Friendly Reminder, Looting Native American Land is For the Government Only
Those days of raiding lands and taking goods from Native Americans is over, at least for regular people I mean.
According to a press release from the United States Department of Justice, a man from San Marcos has been sentenced to two years in prison for looting Native American land.
ARPA
37-year-old, Jeffrey Alan Vance, refers to himself as an "an “infamous illegal excavator of Native American artifacts in Texas.” Vance, along with another man, 33-year-old Dax Wheatley, excavated Native American artifacts from a site known as 41PT109. The site is a former homestead of the Antelope Creek Culture, where Native Americans previously lived in the Texas panhandle between approximately 1200-1500 A.D.
Unfortunately for Vance, he violated the Archeological Resource Protection Act (ARPA), a federal law enacted in 1979, that prohibits the unauthorized removal of artifacts from tribal land.
Who Has the Power?
The term “Federal land manager” means, "with respect to any public lands, the Secretary of the department, or the head of any other agency or instrumentality of the United States, having primary management authority over such lands." Which is a whole bunch of words just to say simply: The government has full control of the land and only they can do what they want.
Not Scared of the Law
Of course, Vance wasn't the sharpest tool in the shed either. Vance bragged of his conquests on Facebook with pictures, and when warned of the repercussions he stated, “I’m not scared of the feds." A tip to the Bureau of Land Management was sent with the photographs, which were posted online in December 2017. Homeland Security Investigations became involved, and were then able to identify Vance and Wheatly in the photos.

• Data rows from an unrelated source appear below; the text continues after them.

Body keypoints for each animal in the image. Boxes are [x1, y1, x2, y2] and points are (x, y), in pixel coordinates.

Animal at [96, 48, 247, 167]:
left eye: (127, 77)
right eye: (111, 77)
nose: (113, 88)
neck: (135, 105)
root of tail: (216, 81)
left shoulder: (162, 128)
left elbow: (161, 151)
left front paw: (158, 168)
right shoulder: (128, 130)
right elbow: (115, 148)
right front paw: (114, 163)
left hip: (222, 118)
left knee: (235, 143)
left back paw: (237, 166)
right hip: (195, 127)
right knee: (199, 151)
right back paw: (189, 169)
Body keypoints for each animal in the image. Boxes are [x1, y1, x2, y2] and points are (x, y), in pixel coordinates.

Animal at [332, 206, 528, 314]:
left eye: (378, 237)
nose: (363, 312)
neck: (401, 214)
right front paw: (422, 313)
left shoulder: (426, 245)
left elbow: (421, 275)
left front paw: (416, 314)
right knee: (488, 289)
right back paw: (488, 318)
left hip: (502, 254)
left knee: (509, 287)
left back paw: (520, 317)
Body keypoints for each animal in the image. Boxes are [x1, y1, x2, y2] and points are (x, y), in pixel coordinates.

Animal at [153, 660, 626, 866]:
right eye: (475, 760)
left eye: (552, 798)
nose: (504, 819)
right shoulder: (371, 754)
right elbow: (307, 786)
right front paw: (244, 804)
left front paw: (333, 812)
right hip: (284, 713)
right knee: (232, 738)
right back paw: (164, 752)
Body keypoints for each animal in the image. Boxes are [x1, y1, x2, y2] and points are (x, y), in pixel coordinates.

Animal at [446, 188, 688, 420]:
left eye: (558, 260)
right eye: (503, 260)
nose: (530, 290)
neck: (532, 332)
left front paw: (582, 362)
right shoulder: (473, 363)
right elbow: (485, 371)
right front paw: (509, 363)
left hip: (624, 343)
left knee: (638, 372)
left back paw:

As if the pictures weren't bad enough Vance bragged that he planned to display skeletons he’d excavated in his “secret artifact lair.” In November 2019 investigators searched Vance's home and he admitted that he had human remains and burial beads inside his residence.
The Big Picture
The act could potentially have been legal if Vance and Wheatley applied for a permit to excavate or remove any archaeological resources from the land. Credited universities and archaeologists have dug at the site previously. Moral of the story? Only the government can do what they want.